_Materials provided_
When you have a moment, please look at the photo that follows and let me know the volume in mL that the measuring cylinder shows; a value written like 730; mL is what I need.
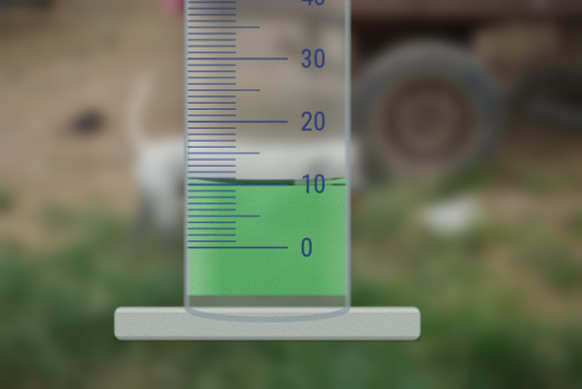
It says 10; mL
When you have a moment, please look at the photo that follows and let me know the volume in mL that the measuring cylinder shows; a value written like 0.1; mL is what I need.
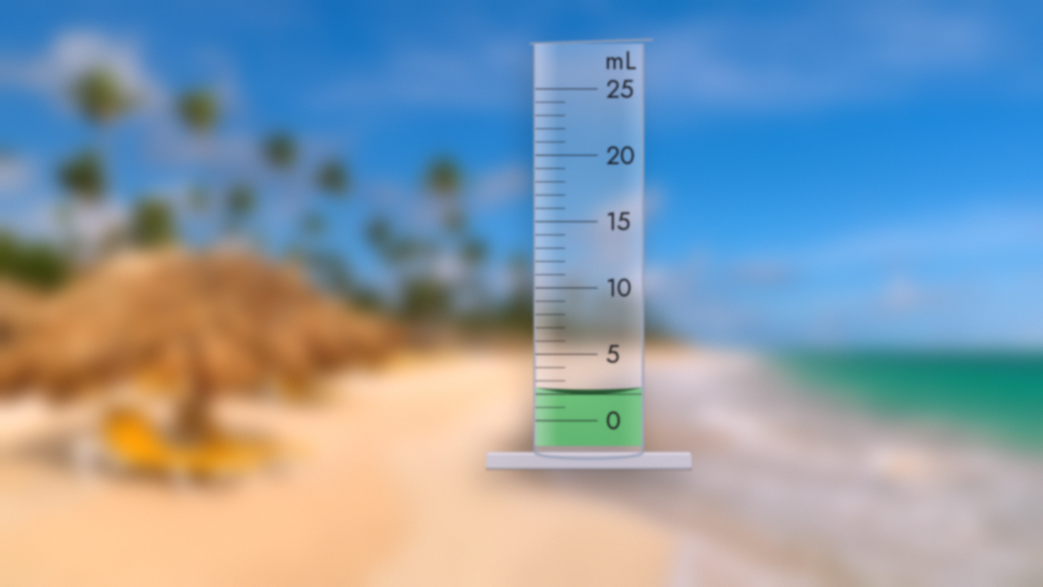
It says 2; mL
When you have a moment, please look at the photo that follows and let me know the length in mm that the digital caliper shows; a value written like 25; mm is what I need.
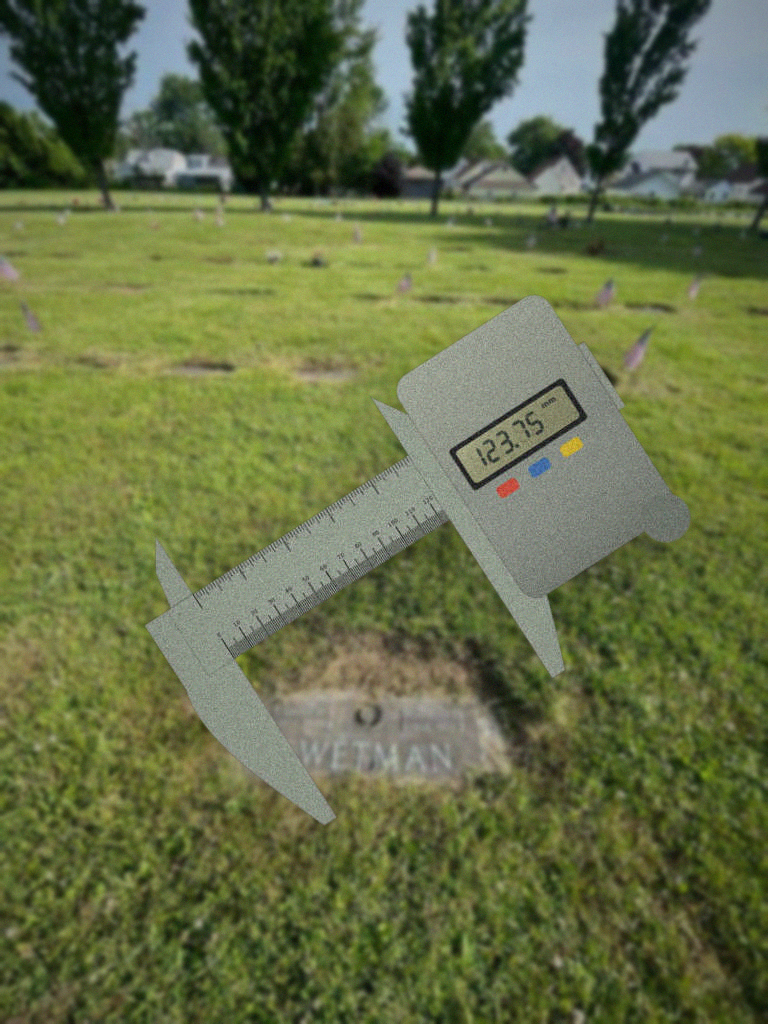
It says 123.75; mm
---
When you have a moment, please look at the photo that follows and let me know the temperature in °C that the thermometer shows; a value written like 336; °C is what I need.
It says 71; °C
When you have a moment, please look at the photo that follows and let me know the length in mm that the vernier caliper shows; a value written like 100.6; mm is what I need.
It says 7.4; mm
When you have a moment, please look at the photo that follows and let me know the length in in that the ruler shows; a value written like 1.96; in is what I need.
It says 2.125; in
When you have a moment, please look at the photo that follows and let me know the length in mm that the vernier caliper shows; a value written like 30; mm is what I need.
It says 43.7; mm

_The task_
Rewrite the material starting at the line containing "100.6; mm is what I need." and stopping after the line containing "It says 43.7; mm", swapping "vernier caliper" for "digital caliper" and leaving everything else unchanged.

_Output of the exercise_
When you have a moment, please look at the photo that follows and let me know the length in mm that the digital caliper shows; a value written like 100.6; mm is what I need.
It says 7.4; mm
When you have a moment, please look at the photo that follows and let me know the length in in that the ruler shows; a value written like 1.96; in is what I need.
It says 2.125; in
When you have a moment, please look at the photo that follows and let me know the length in mm that the digital caliper shows; a value written like 30; mm is what I need.
It says 43.7; mm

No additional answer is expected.